Yoksa doğduğu yerin takımını mı tutardı?
Desteklediği takım, yenildiğinde üzülür, “Şimdi sınıfta dalga geçecekler” diye tasalanır mıydı?
Kılık kıyafetini elinden geldiğince modaya uydurur muydu?
Mimar ya…
Acaba liseden sonra, hangi üniversitenin mimarlık bölümünü tuttururdu?
İTÜ mü, ODTÜ mü?
Bozok Üniversitesi mi?
*
Merhum İstiklâl Şairimiz,
Süleymaniye’nin yeniden inşa edilebilmesi için “Bir Mimar Sinan’a ve bir de Kanuni Sultan Süleyman’a ihtiyaç olduğunu” söylüyor ya…
Muhteşem Süleyman olmasa, Muhteşem Sinan da olmayacak…
O iklim olmasa, her ikisi de olmayacak…
Otuz altı Osmanlı padişahının 9’u “divan sahibi” şâir.
Ve dahi hattatlar, bestekârlar, marangozlar, sporcular…
O iklim…
*
Merhum Sinan…
Kayseri’nin Ağırnas Köyü’nde doğuyor…
Asker ocağına gidiyor…
Burada yapı işlerinde görev alıyor…
Büyük ustaların yanında pişiyor…
Osmanlı’nın seferlerine katılıyor…
Bağdat seferinde, Van Gölü‘nün üstünden geçecek üç geminin yapımını başarıyla tamamlayınca, "haseki" unvanına lâyık görülüyor.
Karaboğdan Seferi’nde ordunun Prut Nehri’ni geçmesi için köprü inşa edilmesi gerekiyor.
Bataklık bölgede günlerce çalışılıp da köprü yapılamayınca iş, Sinan’a veriliyor…
Merhum o köprüyü kısa sürede yapınca ünleniyor…
Başmimar Acem Ali vefat edince, yerine O geçiyor…

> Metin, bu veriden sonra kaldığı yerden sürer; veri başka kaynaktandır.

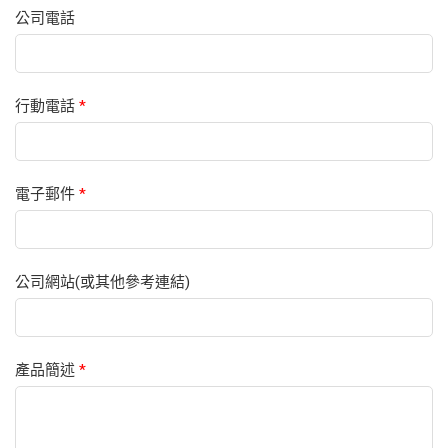
公司電話
行動電話
*
電子郵件
*
公司網站(或其他參考連結)
產品簡述
*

Ve O da kendisinin yerini alacak mimarları yetiştiriyor…
*
Adam yetiştirme meselesi…
İklim…
*
Bu okullarla olur mu?
Bu ortamda olur mu?
Bu öğretmenlerle olur mu?
Bu velilerle olur mu?
Velilerden kaçı veli?
Biz kimiz?
Ya sen kimsin?
Asıl sen kimsin!
*
Şimdilerde bir derdimiz var;
Su tesisatımız bozulsa, tamir edecek usta bulamıyoruz!
Geçen gün içeride kalınca çilingir çağırdık…

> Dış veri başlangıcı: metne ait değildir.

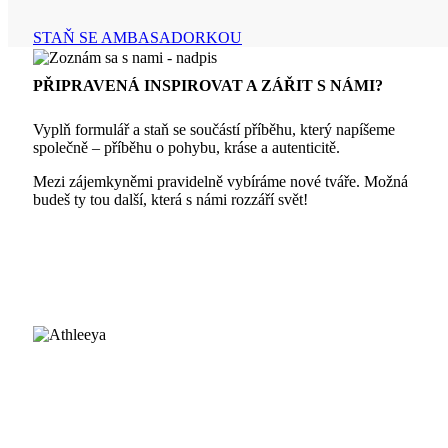
STAŇ SE AMBASADORKOU
PŘIPRAVENÁ INSPIROVAT A ZÁŘIT S NÁMI?
Vyplň formulář a staň se součástí příběhu, který napíšeme
společně – příběhu o pohybu, kráse a autenticitě.
Mezi zájemkyněmi pravidelně vybíráme nové tváře. Možná
budeš ty tou další, která s námi rozzáří svět!
ZÁKAZNICKÁ PODPORA
Časté dotazy
Velikostní tabulka
Platba a doprava
Výměna a vrácení zboží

Gelen Amca, “Çilingir yetişmiyor artık, çırak yok çırak!” dedi.
*
Sağa bakıyorum, sola bakıyorum…
Bir Teknofest Gençliği çıkıyor karşıma…
Onlara bakıyorum ümitle…
“Nazar değecek” diye ödüm patlıyor!..
Bu sene KKTC’de olacaklar…
Biz de ümitleneceğiz onlara bakarak…
“Belki de 500 sene sonraki torunlarımızın gurur duyacağı eserleri bu çocuklar yapacak!” diyeceğiz…
“Rabbim nazarlardan saklasın.” diye dua edeceğiz.